I’m been around too long to take “the Republicans are finished” or “the Democrats are finished” seriously, as one or the other has been offered every couple of years since I started voting 30 years ago.
One correction, I apologize for writing Mr. Joyner above, it should be Dr. Joyner.
“You didn’t see a lot of people questioning McCain’s decency and integrity in 2000 after all.”
No, because he was a wimpy candidate who let Team Bush smear him. I’m sure they’ll treat him nicely if he allows Obama to walk all over him, too.
Charles Austin is correct. Just a few years ago, I remember talk of a permanent Republican majority.
It was mostly my fault. By nature I am belligerent, but right now I am exceedingly frustrated.
Look, the knee-jerk response to kick Klein off the plane is, as I said earlier, a symptom and a cause of the current mess the GOP finds itself in. The manichaean “with us or against us” is the root cause of the current Republican decline, and I will get back to that in a minute.

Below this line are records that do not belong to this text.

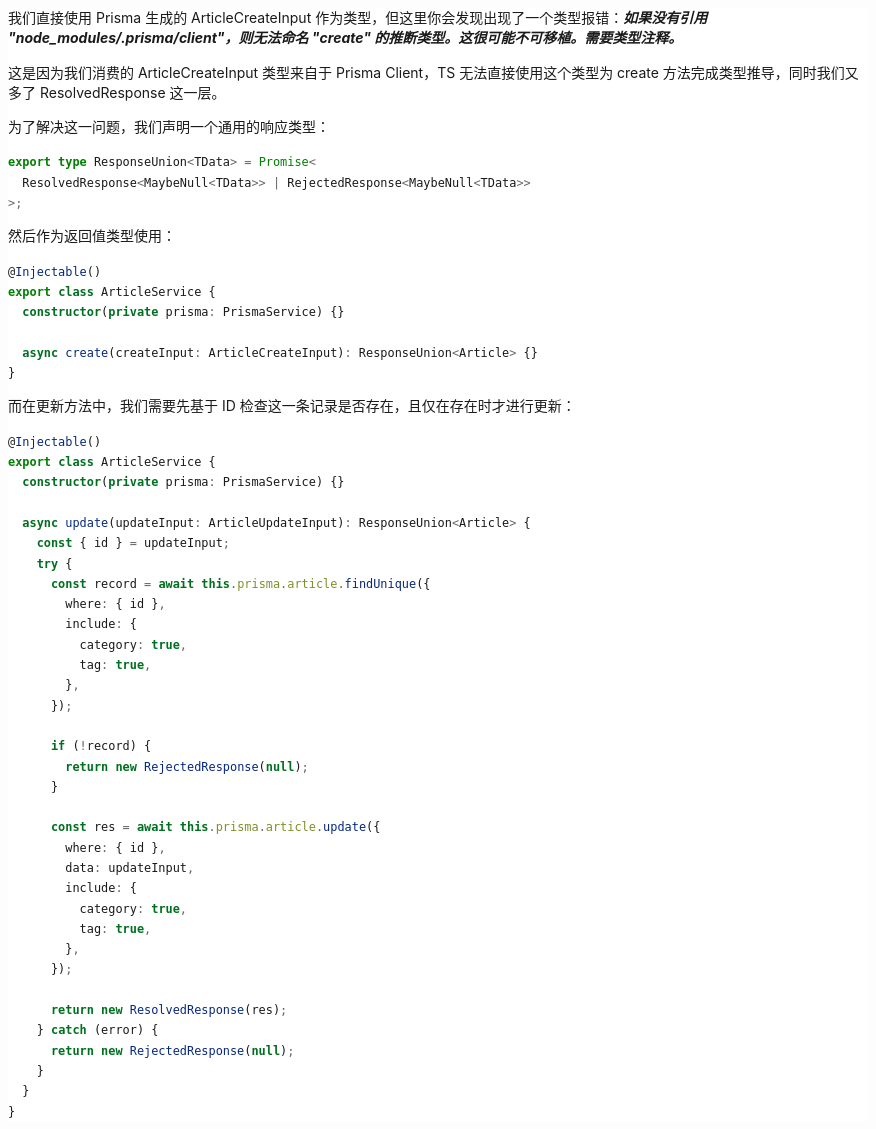 我们直接使用 Prisma 生成的 ArticleCreateInput 作为类型，但这里你会发现出现了一个类型报错：***如果没有引用 "node_modules/.prisma/client"，则无法命名 "create" 的推断类型。这很可能不可移植。需要类型注释。***

这是因为我们消费的 ArticleCreateInput 类型来自于 Prisma Client，TS 无法直接使用这个类型为 create 方法完成类型推导，同时我们又多了 ResolvedResponse 这一层。

为了解决这一问题，我们声明一个通用的响应类型：

```typescript
export type ResponseUnion<TData> = Promise<
  ResolvedResponse<MaybeNull<TData>> | RejectedResponse<MaybeNull<TData>>
>;
```

然后作为返回值类型使用：

```typescript
@Injectable()
export class ArticleService {
  constructor(private prisma: PrismaService) {}

  async create(createInput: ArticleCreateInput): ResponseUnion<Article> {}
}
```

而在更新方法中，我们需要先基于 ID 检查这一条记录是否存在，且仅在存在时才进行更新：

```typescript
@Injectable()
export class ArticleService {
  constructor(private prisma: PrismaService) {}

  async update(updateInput: ArticleUpdateInput): ResponseUnion<Article> {
    const { id } = updateInput;
    try {
      const record = await this.prisma.article.findUnique({
        where: { id },
        include: {
          category: true,
          tag: true,
        },
      });

      if (!record) {
        return new RejectedResponse(null);
      }

      const res = await this.prisma.article.update({
        where: { id },
        data: updateInput,
        include: {
          category: true,
          tag: true,
        },
      });

      return new ResolvedResponse(res);
    } catch (error) {
      return new RejectedResponse(null);
    }
  }
}
```
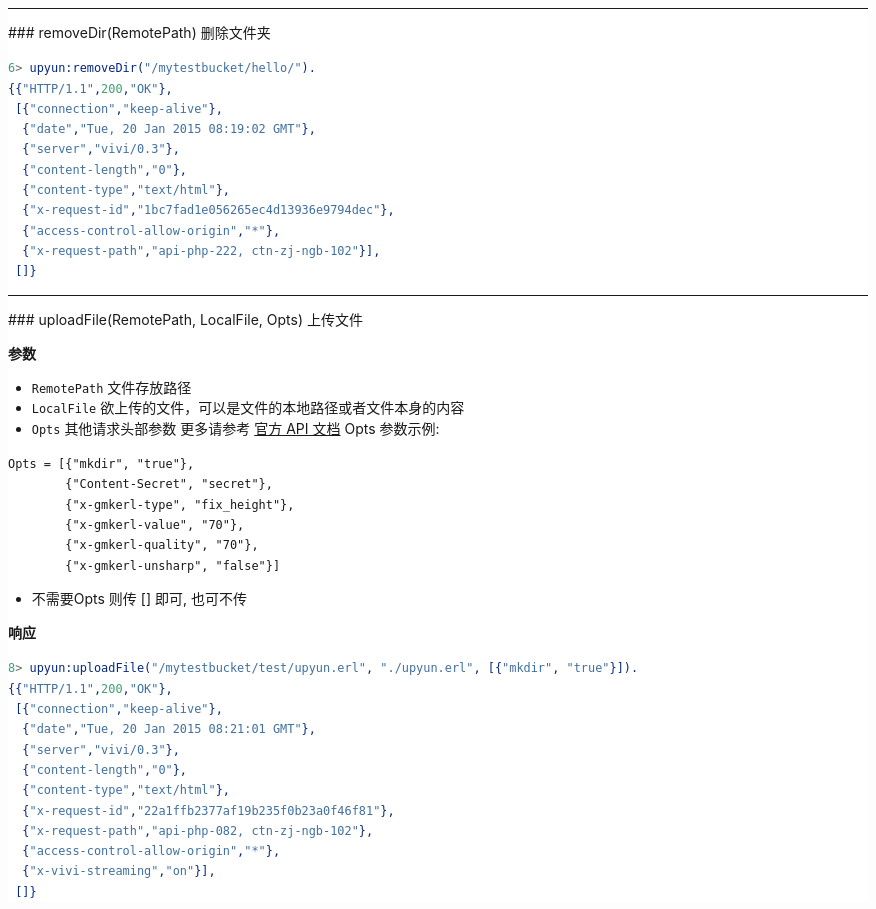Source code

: 
---------------------------------------

<a name="removeDir" />
### removeDir(RemotePath)
删除文件夹

```erlang
6> upyun:removeDir("/mytestbucket/hello/").
{{"HTTP/1.1",200,"OK"},
 [{"connection","keep-alive"},
  {"date","Tue, 20 Jan 2015 08:19:02 GMT"},
  {"server","vivi/0.3"},
  {"content-length","0"},
  {"content-type","text/html"},
  {"x-request-id","1bc7fad1e056265ec4d13936e9794dec"},
  {"access-control-allow-origin","*"},
  {"x-request-path","api-php-222, ctn-zj-ngb-102"}],
 []}
```

---------------------------------------

<a name="uploadFile" />
### uploadFile(RemotePath, LocalFile, Opts)
上传文件

__参数__
* `RemotePath` 文件存放路径
* `LocalFile` 欲上传的文件，可以是文件的本地路径或者文件本身的内容
* `Opts` 其他请求头部参数 更多请参考 [官方 API 文档](http://docs.upyun.com/api/rest_api/#_4)
Opts 参数示例:
```
Opts = [{"mkdir", "true"},
        {"Content-Secret", "secret"},
        {"x-gmkerl-type", "fix_height"},
        {"x-gmkerl-value", "70"},
        {"x-gmkerl-quality", "70"},
        {"x-gmkerl-unsharp", "false"}]
```
* 不需要Opts 则传 [] 即可, 也可不传


__响应__


```erlang
8> upyun:uploadFile("/mytestbucket/test/upyun.erl", "./upyun.erl", [{"mkdir", "true"}]).
{{"HTTP/1.1",200,"OK"},
 [{"connection","keep-alive"},
  {"date","Tue, 20 Jan 2015 08:21:01 GMT"},
  {"server","vivi/0.3"},
  {"content-length","0"},
  {"content-type","text/html"},
  {"x-request-id","22a1ffb2377af19b235f0b23a0f46f81"},
  {"x-request-path","api-php-082, ctn-zj-ngb-102"},
  {"access-control-allow-origin","*"},
  {"x-vivi-streaming","on"}],
 []}

```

But if nothing else, let me explain why kicking Klein off the plane was a bad idea on a number of levels. Tactically, it was disastrous. In the short term you have a number of stories about a campaign so insecure they can not handle dissent, treating a member of the press with complete disdain. Right now at Swampland, Joe Klein is the one explaining why it was ok- making him look better and the campaign look smaller with his graciousness.
Strategically, it was worse- now you have a press that is overtly suspicious and untrusting- a long-term problem for any campaign. Additionally, it feeds the Obama campaign narrative regarding McCain’s temperament, and it feeds all the stories regarding how this is a different John McCain from previous years.
Finally, politically, this is a disaster. A movement with ideas fueling them, on the right side of issues, can take tough pieces on them. Furthermore, every movement needs tough pieces so they reflect on what they are doing. Self-reflection, contrary to what Bush and Palin think, is a good thing.
All the way around, this was a bad idea. Just keep him on the damned plane and vigorously disagree with him. Same with Maureen Dowd.
But back to the main point- the political aspect. The Republican party is where they are because they have spent the last few years simply “being better than the alternative,” which is the Democrats. And they internalized it- the Democrats are worse, the Democrats are worse- it is a mantra and matter of fact with every right-wing blog. There is no reflection on whether or not that is, in fact, true, and now, it seems, the majority of the public disagrees with the assessment. Part of how we got there was by shutting down all dissent- demonizing, villifying, and tightening the belt. The big tent is now a small tent of true believers, and who knows what they believe in? Their positions are malleable- whatever Bush and Rove and Cheney say are good, they support
Long story short- had the GOP spent more time reading folks who criticized them and crafted better policy, rather than enforcing, they would not be where they are.
I see kicking Joe Klein off the airplane as the perfect example as to how the current GOP got where it is right now.
Part of how we got there was by shutting down all dissent- demonizing, villifying, and tightening the belt.
I would point out that while I agree with this comment it isn’t a problem unique to the GOP. GOP candidates and politicians have spent a lifetime being demonized and villified.
I think in general both sides of the aisle spend way too much time paying the virtuous while accusing the other side of all manner of evil.
This is a problem in both parties, and it is one I think is only going to get worse.
“Name Brand Columnists”? Wow! They’re segeragting themselves now! guess what, oh vaunted namebrands, people don’t read you rspew anymore becasue You Refuse To Report The News. You continue to report on the world, as you wish it would be, instead of as it actually is. And the American reader is far too intelligent to succumb to your fantasyAct anymore. We know where to go fro the truth, we know how to get to the actual event footage, and transcripts and won’t tolerate your filters and skews and corruptions of the truth anymore.
lol, when? I missed it?
G.A: Sarcasm….
Of course FOX couldn’t say “asshole” on the air.